Nuketown Closing Fiction Section in July

Nuketown is closed to fiction submissions. After June 2002, the fiction section will be closing down (although it will live on in the archives) and it is not likely to re-open any time in the near future.

This does not mean that Nuketown itself is shutting down. The rest of the webzine will continue on, although in a slightly modified format. I’m ditching the monthly format (and its accompanying deadlines) in favor of a more weblog-like existence.

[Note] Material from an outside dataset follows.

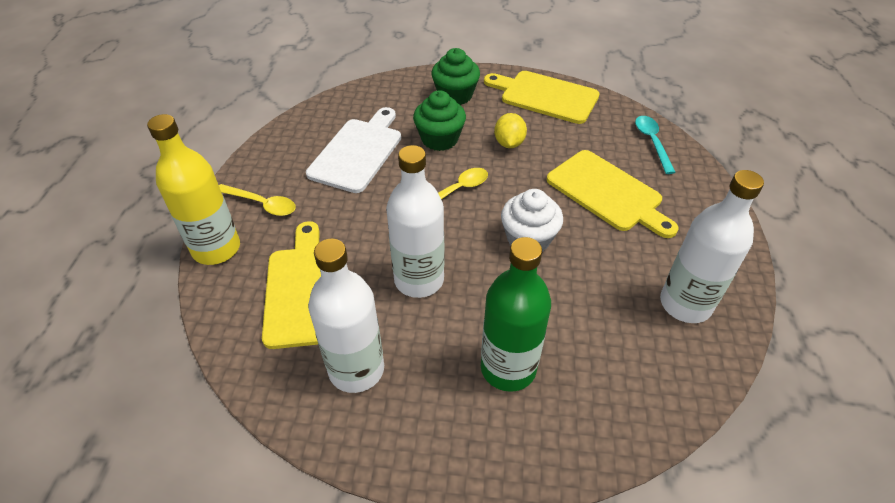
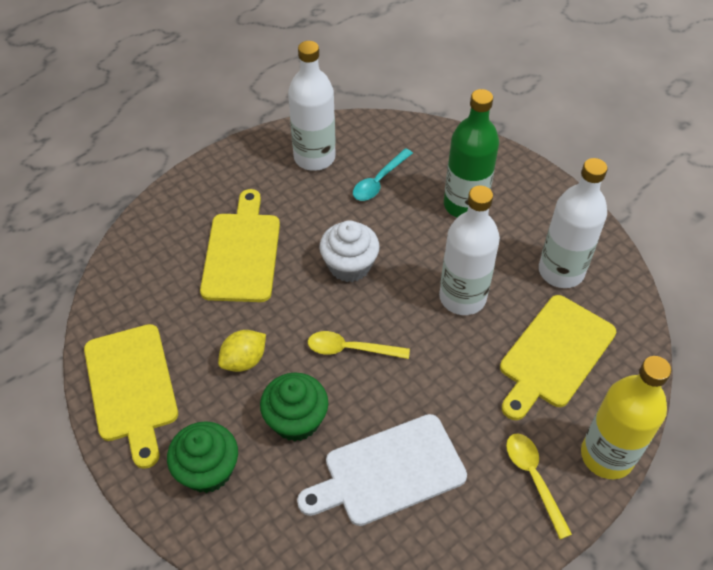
camera: 135 degrees left, 5 degrees up
(652, 142) = (137, 262): turquoise spoon -> turquoise spoon (379, 181)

So why the big change? Lots of reasons.

Family and work commitments for one. Finances for another (Nuketown is a money-losing proposition — always was). Paying $40 a month for fiction more than doubled my NT budget, all of which came out of my own freelance account. Budgeting $30-odd a month for NT is manageable, $70 is a luxury. Burn out for still another — I’ve been publishing Nuketown regularly (usually with summers off) since June 1996. Editing fiction was starting to get a little old — although the gems like those in the June 2002 edition, or our recent two-parter “Call to Arms” — continued to make it enjoyable. The biggest reason though, is simply time. There’s not enough of it, and unfortunately, the Fiction section is expendible.

Am I happy with this turn of events? Nope. I was finally starting to get the kind of submissions i was hungering for — good libertarian-themed fiction the likes of which I haven’t been able to find in great quantities elsewhere (which was one of the reasons why I was publishing it on Nuketown).

Will Nuketown publish fiction again someday? Probably. I hope to keep publishing Nuketown in one form or another for years to come, and I’m sure at some point I’ll have the time to edit stories again, although admittedly that might be when I retire 30 or 40 years from now. More likely is that I’ll start publishing some of my own stuff on Nuketown again (of course, that’s how all of this got started back in ’96…)

I’d like to thank my excellent fiction staff — Kirsten Lincoln and Andy Colaninno — for all their hardwork and dedication in reading and editing submissions, as well as all the writers who’ve taken the time to send in their submissions. It was a great run, and it was a lot of fun while it lasted.